Just want to be clear about the issue that is bothering you.
And for "PCIe_Interface_inst_xil_pcie_wrapper_s6_pcie_clk_125", the timing report says it is a 8ns period clock, not 16ns.
Paths for end point PCIe_Interface_inst/xil_pcie_wrapper/s6_pcie/PCIE_A1 (PCIE_X0Y0.PIPERXDATAA10), 1 path
Slack (setup path): 4.173ns (requirement - (data path - clock path skew + uncertainty))
Source: PCIe_Interface_inst/xil_pcie_wrapper/s6_pcie/GT_i/tile0_gtpa1_dual_wrapper_i/gtpa1_dual_i (HSIO)
Destination: PCIe_Interface_inst/xil_pcie_wrapper/s6_pcie/PCIE_A1 (CPU)
Data Path Delay: 3.632ns (Levels of Logic = 0)
Clock Path Skew: -0.107ns (0.464 - 0.571)
Source Clock: PCIe_Interface_inst/xil_pcie_wrapper/s6_pcie/mgt_clk rising at 0.000ns
Destination Clock: PCIe_Interface_inst/xil_pcie_wrapper/s6_pcie/mgt_clk rising at 8.000ns
Clock Uncertainty: 0.088ns
07-23-2019 03:31 AM
Soory don't have the screen shots for that particular run but will post from another similar one.
My concern is based on ISE's description of the displayed slack value as "Worse Case Slack". This description means to me that all the other slack timing values will be larger. If I saw a value in the 100 pSec region and knowing that there is a 250 MHZ clock for part of the logic I would be happy. However when the value given as the worst case is 4 nSec + around 100 pSec then this seemed suspicious and made me wonder if ISE was doing a multi-cycle timing calculation or something like that - if that was the case it would not be a workable solution for my logic. What added to the concern was that, without exception, the reported timing was always either in the 100 pSec region, on the 4 nSec region and never anything in between.

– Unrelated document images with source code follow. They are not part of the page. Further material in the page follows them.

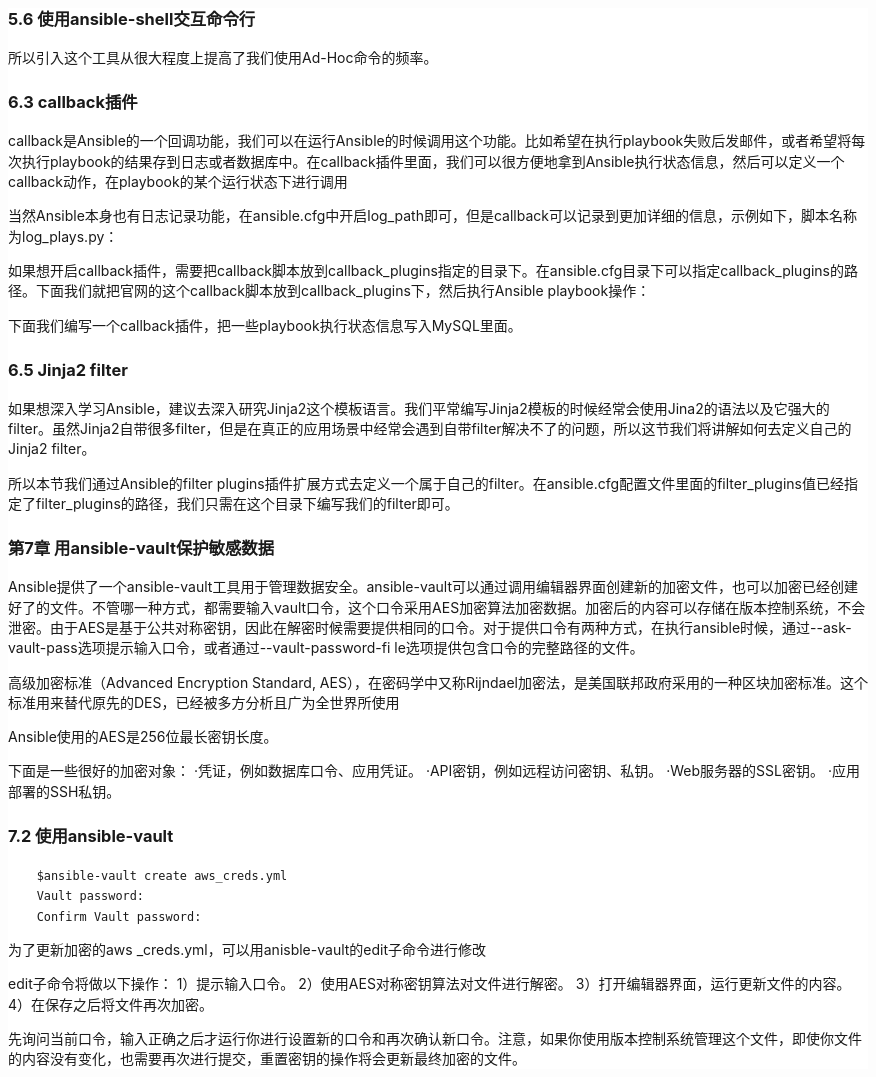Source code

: ### 5.6 使用ansible-shell交互命令行

所以引入这个工具从很大程度上提高了我们使用Ad-Hoc命令的频率。

### 6.3 callback插件

callback是Ansible的一个回调功能，我们可以在运行Ansible的时候调用这个功能。比如希望在执行playbook失败后发邮件，或者希望将每次执行playbook的结果存到日志或者数据库中。在callback插件里面，我们可以很方便地拿到Ansible执行状态信息，然后可以定义一个callback动作，在playbook的某个运行状态下进行调用

当然Ansible本身也有日志记录功能，在ansible.cfg中开启log_path即可，但是callback可以记录到更加详细的信息，示例如下，脚本名称为log_plays.py：

如果想开启callback插件，需要把callback脚本放到callback_plugins指定的目录下。在ansible.cfg目录下可以指定callback_plugins的路径。下面我们就把官网的这个callback脚本放到callback_plugins下，然后执行Ansible playbook操作：

下面我们编写一个callback插件，把一些playbook执行状态信息写入MySQL里面。

### 6.5 Jinja2 filter

如果想深入学习Ansible，建议去深入研究Jinja2这个模板语言。我们平常编写Jinja2模板的时候经常会使用Jina2的语法以及它强大的filter。虽然Jinja2自带很多filter，但是在真正的应用场景中经常会遇到自带filter解决不了的问题，所以这节我们将讲解如何去定义自己的Jinja2 filter。

所以本节我们通过Ansible的filter plugins插件扩展方式去定义一个属于自己的filter。在ansible.cfg配置文件里面的filter_plugins值已经指定了filter_plugins的路径，我们只需在这个目录下编写我们的filter即可。

### 第7章 用ansible-vault保护敏感数据

Ansible提供了一个ansible-vault工具用于管理数据安全。ansible-vault可以通过调用编辑器界面创建新的加密文件，也可以加密已经创建好了的文件。不管哪一种方式，都需要输入vault口令，这个口令采用AES加密算法加密数据。加密后的内容可以存储在版本控制系统，不会泄密。由于AES是基于公共对称密钥，因此在解密时候需要提供相同的口令。对于提供口令有两种方式，在执行ansible时候，通过--ask-vault-pass选项提示输入口令，或者通过--vault-password-fi le选项提供包含口令的完整路径的文件。

高级加密标准（Advanced Encryption Standard, AES），在密码学中又称Rijndael加密法，是美国联邦政府采用的一种区块加密标准。这个标准用来替代原先的DES，已经被多方分析且广为全世界所使用

Ansible使用的AES是256位最长密钥长度。

下面是一些很好的加密对象：
·凭证，例如数据库口令、应用凭证。
·API密钥，例如远程访问密钥、私钥。
·Web服务器的SSL密钥。
·应用部署的SSH私钥。

### 7.2 使用ansible-vault

        $ansible-vault create aws_creds.yml￼
        Vault password:￼
        Confirm Vault password:

为了更新加密的aws _creds.yml，可以用anisble-vault的edit子命令进行修改

edit子命令将做以下操作：
1）提示输入口令。
2）使用AES对称密钥算法对文件进行解密。
3）打开编辑器界面，运行更新文件的内容。
4）在保存之后将文件再次加密。

先询问当前口令，输入正确之后才运行你进行设置新的口令和再次确认新口令。注意，如果你使用版本控制系统管理这个文件，即使你文件的内容没有变化，也需要再次进行提交，重置密钥的操作将会更新最终加密的文件。
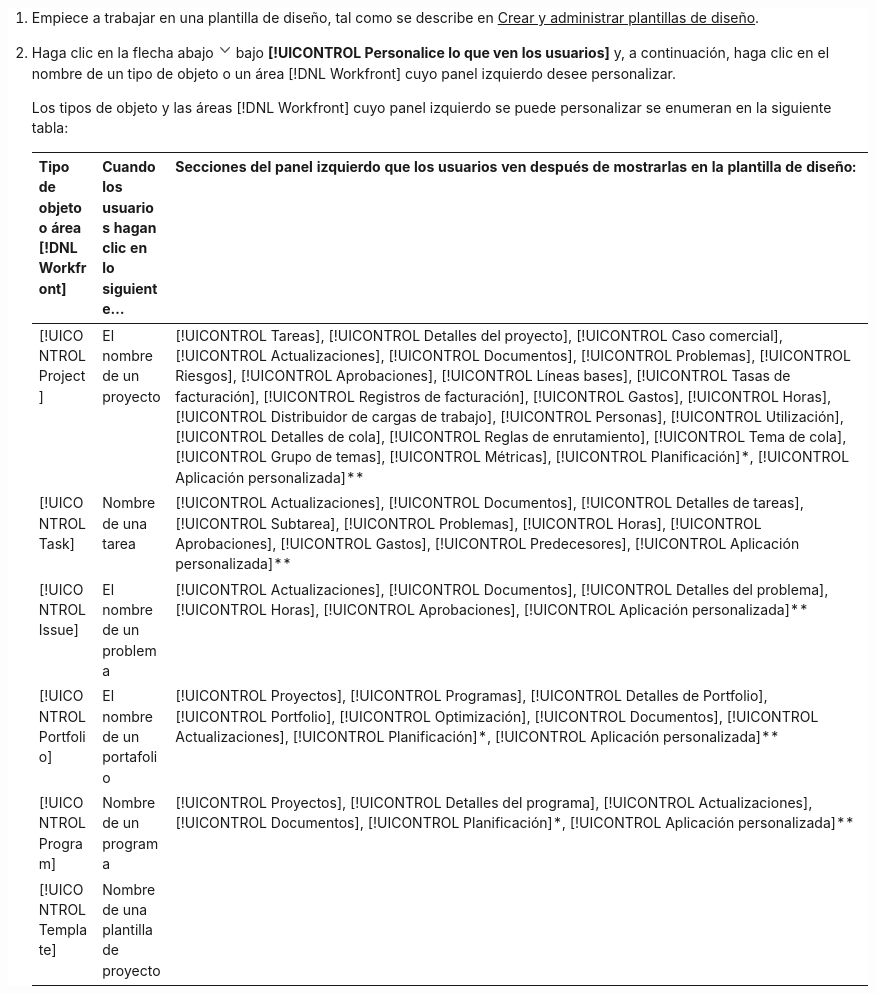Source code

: 1. Empiece a trabajar en una plantilla de diseño, tal como se describe en [Crear y administrar plantillas de diseño](../../../administration-and-setup/customize-workfront/use-layout-templates/create-and-manage-layout-templates.md).
1. Haga clic en la flecha abajo ![Flecha abajo](assets/dropdown-arrow.png) bajo **[!UICONTROL Personalice lo que ven los usuarios]** y, a continuación, haga clic en el nombre de un tipo de objeto o un área [!DNL Workfront] cuyo panel izquierdo desee personalizar.

   Los tipos de objeto y las áreas [!DNL Workfront] cuyo panel izquierdo se puede personalizar se enumeran en la siguiente tabla:

   <table style="table-layout:auto"> 
    <col> 
    <col> 
    <col> 
    <thead> 
     <tr> 
      <th>Tipo de objeto o área [!DNL Workfront]</th> 
      <th>Cuando los usuarios hagan clic en lo siguiente…</th> 
      <th>Secciones del panel izquierdo que los usuarios ven después de mostrarlas en la plantilla de diseño:</th> 
     </tr> 
    </thead> 
    <tbody> 
     <tr> 
      <td>[!UICONTROL Project]</td> 
      <td>El nombre de un proyecto</td> 
      <td>[!UICONTROL Tareas], [!UICONTROL Detalles del proyecto], [!UICONTROL Caso comercial], [!UICONTROL Actualizaciones], [!UICONTROL Documentos], [!UICONTROL Problemas], [!UICONTROL Riesgos], [!UICONTROL Aprobaciones], [!UICONTROL Líneas bases], [!UICONTROL Tasas de facturación], [!UICONTROL Registros de facturación], [!UICONTROL Gastos], [!UICONTROL Horas], [!UICONTROL Distribuidor de cargas de trabajo], [!UICONTROL Personas], [!UICONTROL Utilización], [!UICONTROL Detalles de cola], [!UICONTROL Reglas de enrutamiento], [!UICONTROL Tema de cola], [!UICONTROL Grupo de temas], [!UICONTROL Métricas], [!UICONTROL Planificación]*, [!UICONTROL Aplicación personalizada]**</td> 
     </tr> 
     <tr> 
      <td>[!UICONTROL Task]</td> 
      <td>Nombre de una tarea</td> 
      <td> [!UICONTROL Actualizaciones], [!UICONTROL Documentos], [!UICONTROL Detalles de tareas], [!UICONTROL Subtarea], [!UICONTROL Problemas], [!UICONTROL Horas], [!UICONTROL Aprobaciones], [!UICONTROL Gastos], [!UICONTROL Predecesores], [!UICONTROL Aplicación personalizada]**</td> 
     </tr> 
     <tr> 
      <td>[!UICONTROL Issue]</td> 
      <td>El nombre de un problema</td> 
      <td> [!UICONTROL Actualizaciones], [!UICONTROL Documentos], [!UICONTROL Detalles del problema], [!UICONTROL Horas], [!UICONTROL Aprobaciones], [!UICONTROL Aplicación personalizada]**</td> 
     </tr> 
     <tr> 
      <td>[!UICONTROL Portfolio]</td> 
      <td>El nombre de un portafolio</td> 
      <td>[!UICONTROL Proyectos], [!UICONTROL Programas], [!UICONTROL Detalles de Portfolio], [!UICONTROL Portfolio], [!UICONTROL Optimización], [!UICONTROL Documentos], [!UICONTROL Actualizaciones], [!UICONTROL Planificación]*, [!UICONTROL Aplicación personalizada]**</td> 
     </tr> 
     <tr> 
      <td>[!UICONTROL Program]</td> 
      <td>Nombre de un programa</td> 
      <td>[!UICONTROL Proyectos], [!UICONTROL Detalles del programa], [!UICONTROL Actualizaciones], [!UICONTROL Documentos], [!UICONTROL Planificación]*, [!UICONTROL Aplicación personalizada]**</td> 
     </tr> 
     <tr> 
      <td>[!UICONTROL Template]</td> 
      <td>Nombre de una plantilla de proyecto</td> 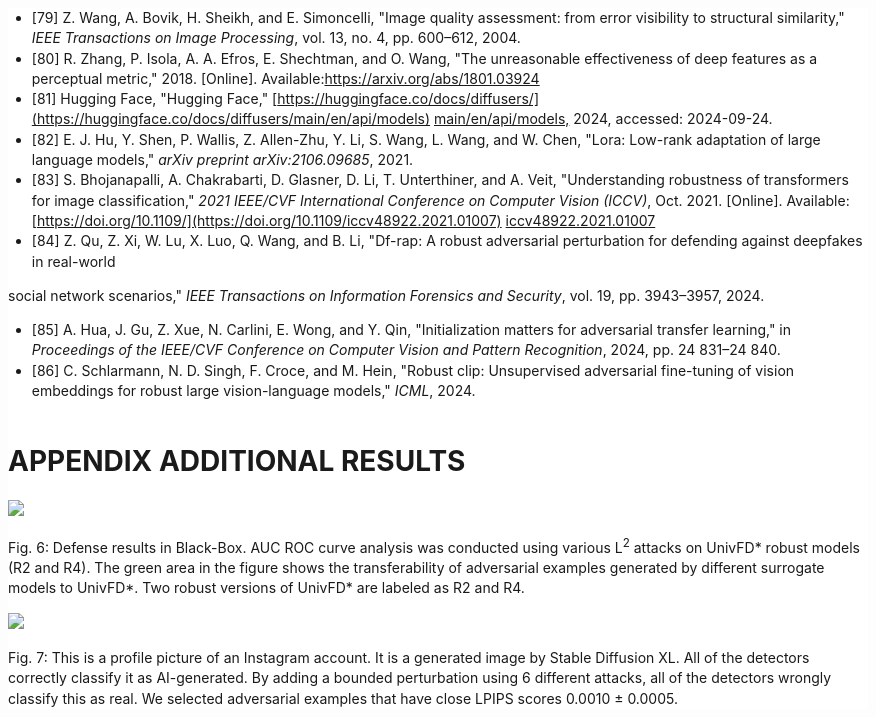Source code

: - <span id="page-13-33"></span>[79] Z. Wang, A. Bovik, H. Sheikh, and E. Simoncelli, "Image quality assessment: from error visibility to structural similarity," *IEEE Transactions on Image Processing*, vol. 13, no. 4, pp. 600–612, 2004.
- <span id="page-13-34"></span>[80] R. Zhang, P. Isola, A. A. Efros, E. Shechtman, and O. Wang, "The unreasonable effectiveness of deep features as a perceptual metric," 2018. [Online]. Available:<https://arxiv.org/abs/1801.03924>
- <span id="page-13-35"></span>[81] Hugging Face, "Hugging Face," [https://huggingface.co/docs/diffusers/](https://huggingface.co/docs/diffusers/main/en/api/models) [main/en/api/models,](https://huggingface.co/docs/diffusers/main/en/api/models) 2024, accessed: 2024-09-24.
- <span id="page-13-36"></span>[82] E. J. Hu, Y. Shen, P. Wallis, Z. Allen-Zhu, Y. Li, S. Wang, L. Wang, and W. Chen, "Lora: Low-rank adaptation of large language models," *arXiv preprint arXiv:2106.09685*, 2021.
- <span id="page-13-37"></span>[83] S. Bhojanapalli, A. Chakrabarti, D. Glasner, D. Li, T. Unterthiner, and A. Veit, "Understanding robustness of transformers for image classification," *2021 IEEE/CVF International Conference on Computer Vision (ICCV)*, Oct. 2021. [Online]. Available: [https://doi.org/10.1109/](https://doi.org/10.1109/iccv48922.2021.01007) [iccv48922.2021.01007](https://doi.org/10.1109/iccv48922.2021.01007)
- <span id="page-13-38"></span>[84] Z. Qu, Z. Xi, W. Lu, X. Luo, Q. Wang, and B. Li, "Df-rap: A robust adversarial perturbation for defending against deepfakes in real-world

social network scenarios," *IEEE Transactions on Information Forensics and Security*, vol. 19, pp. 3943–3957, 2024.

- <span id="page-14-0"></span>[85] A. Hua, J. Gu, Z. Xue, N. Carlini, E. Wong, and Y. Qin, "Initialization matters for adversarial transfer learning," in *Proceedings of the IEEE/CVF Conference on Computer Vision and Pattern Recognition*, 2024, pp. 24 831–24 840.
- <span id="page-14-1"></span>[86] C. Schlarmann, N. D. Singh, F. Croce, and M. Hein, "Robust clip: Unsupervised adversarial fine-tuning of vision embeddings for robust large vision-language models," *ICML*, 2024.

# <span id="page-15-0"></span>APPENDIX ADDITIONAL RESULTS

![](_page_15_Figure_1.jpeg)

Fig. 6: Defense results in Black-Box. AUC ROC curve analysis was conducted using various L<sup>2</sup> attacks on UnivFD\* robust models (R2 and R4). The green area in the figure shows the transferability of adversarial examples generated by different surrogate models to UnivFD\*. Two robust versions of UnivFD\* are labeled as R2 and R4.

<span id="page-15-1"></span>![](_page_15_Picture_3.jpeg)

Fig. 7: This is a profile picture of an Instagram account. It is a generated image by Stable Diffusion XL. All of the detectors correctly classify it as AI-generated. By adding a bounded perturbation using 6 different attacks, all of the detectors wrongly classify this as real. We selected adversarial examples that have close LPIPS scores 0.0010 ± 0.0005.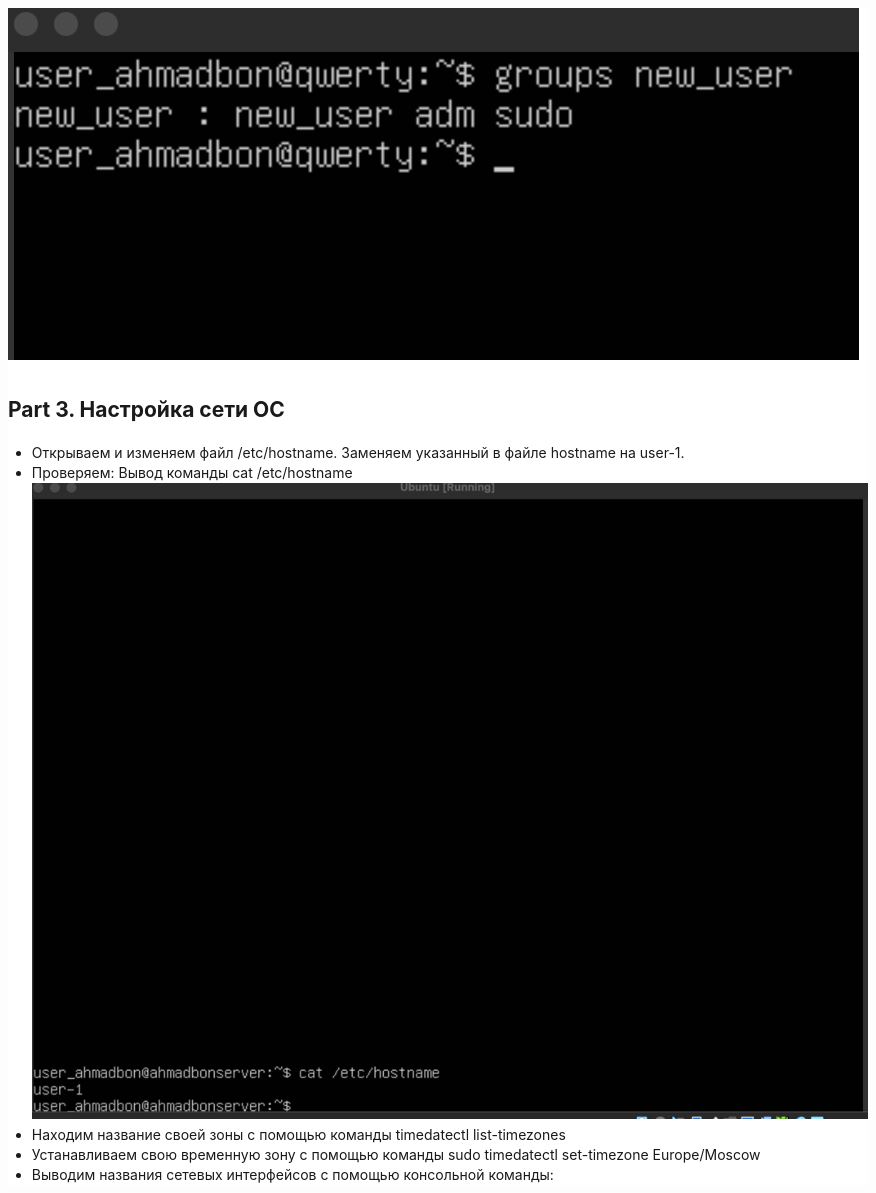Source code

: ![группы пользователя](/src/linux_tats/tast_2/2.3.png "скриншот с выводом команды cat /etc/passwd")
## Part 3. Настройка сети ОС
* Открываем и изменяем файл /etc/hostname. Заменяем указанный в файле hostname на user-1.
* Проверяем: Вывод команды 
        cat /etc/hostname 
![скриншот с выводом команды cat /etc/hostname](/src/linux_tats/tast_3/3.1.png "скриншот с выводом команды cat /etc/hostname")
* Находим название своей зоны с помощью команды 
        timedatectl list-timezones 
* Устанавливаем свою временную зону с помощью команды 
        sudo timedatectl set-timezone Europe/Moscow
* Выводим названия сетевых интерфейсов с помощью консольной команды:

Your analysis of the twx files indicates that the 4 nSec results are from a completely different part of the logic running on a much slower clock where you could reasonably expect bigger timing margins and for some reason best known to the programmer, it seems that ISE is chosing to report these rather than the much smaller margins on the 250 MHz clock net. If that is the explanation, then I'm happy to just accept it as one of those things.
It is true that if I re-compile the design outside of Smart Explorer but using the mapper placer cost table value obtained from it, then it design always reports timing closure with the margin on the 250 MHz clock being reasonable.
Asuming the Smart Explorer doesn't always display the true worst-case timing margin, Is there any straightforward way to get this from ISE?